How much money you’ll need in retirement
So here it is. Let’s assume you’ve done the proper planning. You’re sensible with your money, and you’re debt-free. You’ve got the majority of your investments in your super account.
Based on these assumptions, Accurium has created a guide to the approximate amount of assets a typical couple will need when you retire, to live at your desired income. This is based on an 80% confidence that you’re not going to run out of money.
I want to spend $60,000 a year in retirement
- To retire at 60: $944,000
- To retire at 65: $702,000
- To retire at 70: $543,000
I want to spend $70,000 a year in retirement
- To retire at 60: $1,309,000
- To retire at 65: $1,099,000
- To retire at 70: $868,000
I want to spend $100,000 a year in retirement
- To retire at 60: $2,149,000
- To retire at 65: $1,886,000
- To retire at 70: $1,591,000
Bear in mind this is just an approximate figure. There are other variables that can change the amount of money you have in retirement, that are important to be aware of. These include:
- What you’re invested in. For example, if all your money is invested in cash, you’re likely to run out of money quicker. If you’re invested in risky assets, you have the potential to lose money.

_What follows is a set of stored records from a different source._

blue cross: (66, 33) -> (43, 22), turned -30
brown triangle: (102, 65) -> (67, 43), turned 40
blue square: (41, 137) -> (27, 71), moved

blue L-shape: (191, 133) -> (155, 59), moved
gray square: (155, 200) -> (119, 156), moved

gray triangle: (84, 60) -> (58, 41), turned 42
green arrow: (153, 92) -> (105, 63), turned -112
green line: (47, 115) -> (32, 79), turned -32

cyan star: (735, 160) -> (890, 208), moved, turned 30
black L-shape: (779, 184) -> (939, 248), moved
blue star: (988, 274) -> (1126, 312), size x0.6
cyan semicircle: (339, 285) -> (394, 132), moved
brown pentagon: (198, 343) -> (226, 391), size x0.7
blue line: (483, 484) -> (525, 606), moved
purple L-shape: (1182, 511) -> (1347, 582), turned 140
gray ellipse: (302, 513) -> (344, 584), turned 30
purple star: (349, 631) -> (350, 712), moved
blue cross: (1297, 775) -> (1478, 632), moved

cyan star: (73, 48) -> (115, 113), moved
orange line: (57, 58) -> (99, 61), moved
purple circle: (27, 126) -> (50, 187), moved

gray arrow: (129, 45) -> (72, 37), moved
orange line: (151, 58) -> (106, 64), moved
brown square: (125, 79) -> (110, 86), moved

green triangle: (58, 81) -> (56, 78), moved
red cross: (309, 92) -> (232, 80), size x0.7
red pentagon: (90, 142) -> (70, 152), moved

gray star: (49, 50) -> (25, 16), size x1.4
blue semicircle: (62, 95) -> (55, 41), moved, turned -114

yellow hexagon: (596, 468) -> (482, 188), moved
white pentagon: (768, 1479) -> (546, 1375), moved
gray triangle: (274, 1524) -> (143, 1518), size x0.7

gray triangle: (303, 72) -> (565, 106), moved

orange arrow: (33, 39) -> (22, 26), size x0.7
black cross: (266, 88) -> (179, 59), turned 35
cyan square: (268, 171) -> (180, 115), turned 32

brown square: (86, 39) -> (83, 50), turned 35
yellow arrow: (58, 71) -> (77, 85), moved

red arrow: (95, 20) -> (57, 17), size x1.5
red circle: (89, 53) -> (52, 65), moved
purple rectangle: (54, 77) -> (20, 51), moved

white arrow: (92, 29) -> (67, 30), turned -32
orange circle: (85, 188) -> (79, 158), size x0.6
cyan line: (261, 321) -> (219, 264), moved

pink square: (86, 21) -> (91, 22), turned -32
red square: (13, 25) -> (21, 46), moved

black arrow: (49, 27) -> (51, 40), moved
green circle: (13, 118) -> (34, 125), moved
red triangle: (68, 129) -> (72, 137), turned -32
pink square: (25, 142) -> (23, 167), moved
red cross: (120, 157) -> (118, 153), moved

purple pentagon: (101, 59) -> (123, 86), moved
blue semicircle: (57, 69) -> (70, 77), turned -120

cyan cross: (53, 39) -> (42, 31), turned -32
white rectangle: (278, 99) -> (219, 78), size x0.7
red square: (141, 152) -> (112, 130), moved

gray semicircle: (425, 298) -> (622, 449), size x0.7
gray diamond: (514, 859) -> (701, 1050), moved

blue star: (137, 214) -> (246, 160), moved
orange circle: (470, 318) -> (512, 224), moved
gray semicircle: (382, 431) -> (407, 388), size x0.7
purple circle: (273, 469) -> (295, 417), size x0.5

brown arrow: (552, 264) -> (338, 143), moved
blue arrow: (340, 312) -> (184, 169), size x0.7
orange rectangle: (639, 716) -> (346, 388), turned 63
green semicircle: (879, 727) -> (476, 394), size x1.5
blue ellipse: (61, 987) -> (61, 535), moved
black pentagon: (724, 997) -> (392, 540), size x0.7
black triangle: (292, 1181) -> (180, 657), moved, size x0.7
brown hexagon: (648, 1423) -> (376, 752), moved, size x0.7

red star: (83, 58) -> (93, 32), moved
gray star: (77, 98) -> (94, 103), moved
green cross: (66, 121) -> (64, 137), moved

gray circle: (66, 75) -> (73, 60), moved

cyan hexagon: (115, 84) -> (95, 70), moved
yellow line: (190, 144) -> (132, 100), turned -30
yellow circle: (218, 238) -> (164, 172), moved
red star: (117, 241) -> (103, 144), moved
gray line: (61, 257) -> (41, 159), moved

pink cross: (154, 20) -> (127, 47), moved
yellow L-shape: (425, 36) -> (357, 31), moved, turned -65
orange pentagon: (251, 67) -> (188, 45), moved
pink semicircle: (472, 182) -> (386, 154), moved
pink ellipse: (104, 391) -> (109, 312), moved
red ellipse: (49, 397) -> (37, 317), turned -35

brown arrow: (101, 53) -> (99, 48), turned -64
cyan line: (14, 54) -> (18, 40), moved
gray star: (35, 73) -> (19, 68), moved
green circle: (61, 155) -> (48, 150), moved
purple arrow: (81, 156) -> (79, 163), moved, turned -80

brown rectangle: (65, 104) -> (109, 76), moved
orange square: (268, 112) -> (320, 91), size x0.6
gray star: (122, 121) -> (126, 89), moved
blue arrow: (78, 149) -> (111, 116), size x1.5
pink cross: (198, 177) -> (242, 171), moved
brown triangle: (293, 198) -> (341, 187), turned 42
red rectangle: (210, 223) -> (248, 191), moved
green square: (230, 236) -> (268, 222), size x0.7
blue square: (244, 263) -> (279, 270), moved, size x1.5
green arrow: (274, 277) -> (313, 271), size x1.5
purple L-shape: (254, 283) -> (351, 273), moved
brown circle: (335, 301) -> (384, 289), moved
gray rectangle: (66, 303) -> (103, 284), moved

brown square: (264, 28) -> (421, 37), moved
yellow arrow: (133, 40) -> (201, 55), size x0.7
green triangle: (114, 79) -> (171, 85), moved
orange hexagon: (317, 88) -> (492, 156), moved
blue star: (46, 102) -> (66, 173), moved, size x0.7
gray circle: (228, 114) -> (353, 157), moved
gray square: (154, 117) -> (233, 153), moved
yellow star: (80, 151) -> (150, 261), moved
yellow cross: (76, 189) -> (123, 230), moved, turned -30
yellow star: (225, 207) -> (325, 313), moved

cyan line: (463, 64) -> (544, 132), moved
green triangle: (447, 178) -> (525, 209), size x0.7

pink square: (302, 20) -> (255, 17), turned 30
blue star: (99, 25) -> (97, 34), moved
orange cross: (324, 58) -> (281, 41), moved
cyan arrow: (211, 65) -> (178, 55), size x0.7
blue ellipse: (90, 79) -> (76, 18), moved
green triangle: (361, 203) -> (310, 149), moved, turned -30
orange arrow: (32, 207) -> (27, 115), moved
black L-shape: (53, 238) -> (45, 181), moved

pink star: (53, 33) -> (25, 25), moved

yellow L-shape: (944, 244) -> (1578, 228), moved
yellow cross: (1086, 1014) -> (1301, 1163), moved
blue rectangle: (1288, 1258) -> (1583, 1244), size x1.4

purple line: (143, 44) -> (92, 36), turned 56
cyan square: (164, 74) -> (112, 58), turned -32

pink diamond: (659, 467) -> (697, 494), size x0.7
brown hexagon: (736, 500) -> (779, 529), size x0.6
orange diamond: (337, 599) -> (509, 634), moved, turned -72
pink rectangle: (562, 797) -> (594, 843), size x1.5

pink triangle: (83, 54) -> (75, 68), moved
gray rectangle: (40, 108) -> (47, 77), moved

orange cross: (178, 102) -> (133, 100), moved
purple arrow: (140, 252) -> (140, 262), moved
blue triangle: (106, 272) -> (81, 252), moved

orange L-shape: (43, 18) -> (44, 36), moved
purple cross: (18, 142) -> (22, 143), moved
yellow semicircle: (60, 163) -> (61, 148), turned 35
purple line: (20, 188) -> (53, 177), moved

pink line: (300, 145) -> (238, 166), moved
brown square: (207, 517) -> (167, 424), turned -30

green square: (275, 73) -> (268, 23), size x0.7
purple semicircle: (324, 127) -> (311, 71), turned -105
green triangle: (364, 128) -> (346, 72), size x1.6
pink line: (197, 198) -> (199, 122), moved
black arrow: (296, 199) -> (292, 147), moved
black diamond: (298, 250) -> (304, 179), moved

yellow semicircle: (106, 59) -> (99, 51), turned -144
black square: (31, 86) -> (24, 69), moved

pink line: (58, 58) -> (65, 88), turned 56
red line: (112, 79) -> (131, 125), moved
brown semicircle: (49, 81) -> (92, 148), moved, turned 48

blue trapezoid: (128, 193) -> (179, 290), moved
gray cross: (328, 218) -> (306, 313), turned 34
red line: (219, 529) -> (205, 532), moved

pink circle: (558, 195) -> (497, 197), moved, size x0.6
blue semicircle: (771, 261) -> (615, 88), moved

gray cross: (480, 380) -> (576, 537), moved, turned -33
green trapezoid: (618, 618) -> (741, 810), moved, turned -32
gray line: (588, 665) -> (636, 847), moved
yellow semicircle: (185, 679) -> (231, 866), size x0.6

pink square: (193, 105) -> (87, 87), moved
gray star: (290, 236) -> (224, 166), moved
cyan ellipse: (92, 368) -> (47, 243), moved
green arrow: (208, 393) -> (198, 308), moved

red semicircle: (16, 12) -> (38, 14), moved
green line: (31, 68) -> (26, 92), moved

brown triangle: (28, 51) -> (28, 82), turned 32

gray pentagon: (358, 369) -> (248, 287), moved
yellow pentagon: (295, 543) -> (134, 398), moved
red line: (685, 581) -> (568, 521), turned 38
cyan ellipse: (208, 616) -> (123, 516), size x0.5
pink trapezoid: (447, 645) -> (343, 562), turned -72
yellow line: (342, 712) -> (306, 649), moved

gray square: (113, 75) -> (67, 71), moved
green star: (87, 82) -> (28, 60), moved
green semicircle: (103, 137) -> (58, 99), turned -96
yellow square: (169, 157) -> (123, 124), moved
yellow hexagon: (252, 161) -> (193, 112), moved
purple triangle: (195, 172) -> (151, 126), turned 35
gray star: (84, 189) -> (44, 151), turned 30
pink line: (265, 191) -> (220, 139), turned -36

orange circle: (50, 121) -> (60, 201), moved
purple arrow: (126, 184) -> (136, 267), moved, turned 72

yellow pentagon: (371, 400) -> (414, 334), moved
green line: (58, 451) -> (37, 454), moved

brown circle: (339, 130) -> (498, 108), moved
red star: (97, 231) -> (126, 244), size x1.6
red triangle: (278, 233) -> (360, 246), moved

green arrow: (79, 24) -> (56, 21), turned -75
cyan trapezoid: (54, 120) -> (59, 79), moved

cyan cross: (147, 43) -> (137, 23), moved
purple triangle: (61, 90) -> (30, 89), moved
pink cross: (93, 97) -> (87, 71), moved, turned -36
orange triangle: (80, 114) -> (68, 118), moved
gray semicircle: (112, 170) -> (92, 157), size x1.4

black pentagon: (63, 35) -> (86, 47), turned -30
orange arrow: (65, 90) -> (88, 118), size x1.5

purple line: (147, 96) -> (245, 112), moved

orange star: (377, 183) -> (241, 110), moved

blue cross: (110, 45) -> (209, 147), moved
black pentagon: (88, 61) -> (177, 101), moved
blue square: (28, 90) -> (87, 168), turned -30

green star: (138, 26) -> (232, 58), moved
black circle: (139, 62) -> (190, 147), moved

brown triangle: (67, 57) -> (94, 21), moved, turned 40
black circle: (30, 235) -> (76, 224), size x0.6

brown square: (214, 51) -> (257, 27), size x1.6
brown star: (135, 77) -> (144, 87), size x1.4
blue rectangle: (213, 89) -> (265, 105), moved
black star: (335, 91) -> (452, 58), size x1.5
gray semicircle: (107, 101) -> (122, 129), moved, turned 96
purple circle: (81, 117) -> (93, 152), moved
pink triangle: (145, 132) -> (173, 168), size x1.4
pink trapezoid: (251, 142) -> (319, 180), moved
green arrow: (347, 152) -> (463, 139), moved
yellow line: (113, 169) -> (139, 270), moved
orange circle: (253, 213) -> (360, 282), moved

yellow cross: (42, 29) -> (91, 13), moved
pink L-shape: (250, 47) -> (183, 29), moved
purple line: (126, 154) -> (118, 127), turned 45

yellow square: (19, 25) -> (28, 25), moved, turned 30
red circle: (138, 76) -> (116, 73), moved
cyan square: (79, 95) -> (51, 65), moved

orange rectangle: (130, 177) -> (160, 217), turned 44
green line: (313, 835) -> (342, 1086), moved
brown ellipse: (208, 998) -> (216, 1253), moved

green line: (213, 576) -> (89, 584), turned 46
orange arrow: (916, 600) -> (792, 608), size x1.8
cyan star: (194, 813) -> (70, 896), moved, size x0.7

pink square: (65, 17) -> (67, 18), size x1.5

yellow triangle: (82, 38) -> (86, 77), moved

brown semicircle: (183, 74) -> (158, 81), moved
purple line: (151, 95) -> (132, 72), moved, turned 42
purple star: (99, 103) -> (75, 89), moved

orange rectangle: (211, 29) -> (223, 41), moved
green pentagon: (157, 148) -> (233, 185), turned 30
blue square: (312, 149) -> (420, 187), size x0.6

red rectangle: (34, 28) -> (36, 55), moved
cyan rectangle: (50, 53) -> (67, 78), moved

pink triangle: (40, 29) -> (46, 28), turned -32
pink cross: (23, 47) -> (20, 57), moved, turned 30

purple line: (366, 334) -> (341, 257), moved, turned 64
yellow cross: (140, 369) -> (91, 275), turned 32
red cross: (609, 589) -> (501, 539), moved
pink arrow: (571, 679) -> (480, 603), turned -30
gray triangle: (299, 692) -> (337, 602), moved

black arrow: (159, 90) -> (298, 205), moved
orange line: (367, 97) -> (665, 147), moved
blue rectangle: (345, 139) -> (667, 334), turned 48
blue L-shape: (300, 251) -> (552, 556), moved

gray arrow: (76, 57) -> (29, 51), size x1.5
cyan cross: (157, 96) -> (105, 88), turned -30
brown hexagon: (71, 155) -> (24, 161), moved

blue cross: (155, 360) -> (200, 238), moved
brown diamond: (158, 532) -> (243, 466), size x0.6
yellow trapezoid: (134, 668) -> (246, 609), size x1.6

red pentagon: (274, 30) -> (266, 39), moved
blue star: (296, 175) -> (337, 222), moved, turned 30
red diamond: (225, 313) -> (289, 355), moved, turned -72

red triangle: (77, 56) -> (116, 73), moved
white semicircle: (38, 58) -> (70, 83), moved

- Will you have any lump-sum expenses? So things like buying a new house, or a new asset like a boat or car.
- How will the investment market perform over the next 30 years? This isn’t something you can predict with much accuracy, so it’s important to get professional advice.
The final word
Planning for your retirement is a complicated process, and the question, ‘How much money do I need in retirement?’ is a complicated one to answer.
The best way to be prepared for a comfortable and enjoyable retirement is to get help from a professional as soon as possible. They can help you take stock of your current situation, determine your retirement plans, and help you manage your finances in a way that enables you to achieve this.
And when you choose the right financial advice partner, they’ll be there by your side, providing ongoing advice as your situation changes each year.